甘いあまいイチゴの香り
「そうだよ。昨日作って持ってきたんだ。
さくらにケーキを作る約束だったろ?
それ、菫も好きだから帰りに持って帰って。」
あぁそっか。菫ちゃんもイチゴのタルトが大好きだから。
だからイチゴのタルトを作ってくれたんだ。
菫ちゃんが大好きなものだから。。。
「お、さくらじゃん。久しぶりだな。
久しく見ない間にまた可愛くなったなーー!」
どこかに出掛けていた一馬くんがリビングに入ってくると、ケーキを食べていた私のフォークからイチゴのタルトを食べた。
「ちょっと、一馬くん!!私のケーキ!!!」
頬っぺたを膨らまして怒る私に、一馬くんはケラケラと笑って、雑に頭を撫でるとごちそうさまとリビングを出ていった。
もう、せっかくの冬馬くんのタルトなのに。。
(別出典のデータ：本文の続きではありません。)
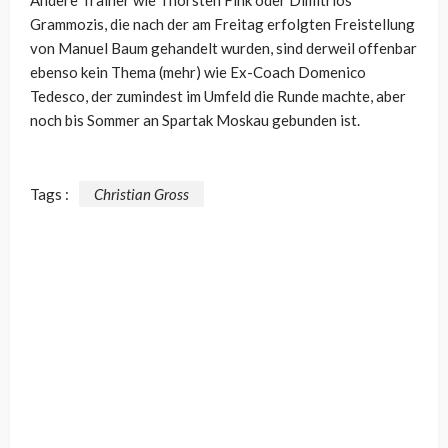
Grammozis, die nach der am Freitag erfolgten Freistellung
von Manuel Baum gehandelt wurden, sind derweil offenbar
ebenso kein Thema (mehr) wie Ex-Coach Domenico
Tedesco, der zumindest im Umfeld die Runde machte, aber
noch bis Sommer an Spartak Moskau gebunden ist.
Tags :
Christian Gross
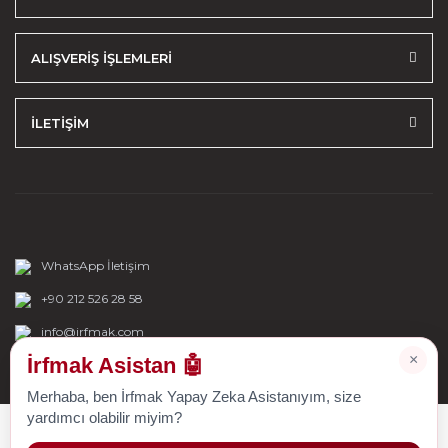
ALIŞVERİŞ İŞLEMLERİ
İLETİŞİM
WhatsApp İletişim
+90 212 526 28 58
info@irfmak.com
×
İrfmak Asistan 🤖
Merhaba, ben İrfmak Yapay Zeka Asistanıyım, size
yardımcı olabilir miyim?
。
ふふっ、、、
隣で笑う声が聞こえて、そちらを見ると
暖かい瞳の冬馬くんがいて、
ドキンっと胸が高鳴った。
「さくら、たくさんあるから大丈夫だよ。
あとで一馬に俺から怒っておくから、さくらは怒らないの。可愛い顔が台無しだよ?」
そんな甘い言葉、小学生の私には刺激が強すぎる。。。
でもやっぱり大好きな冬馬くんの優しい笑顔がたまらなく好きで、
菫ちゃんのものだと分かっていながらも、
この気持ちは捨てきれそうになかった。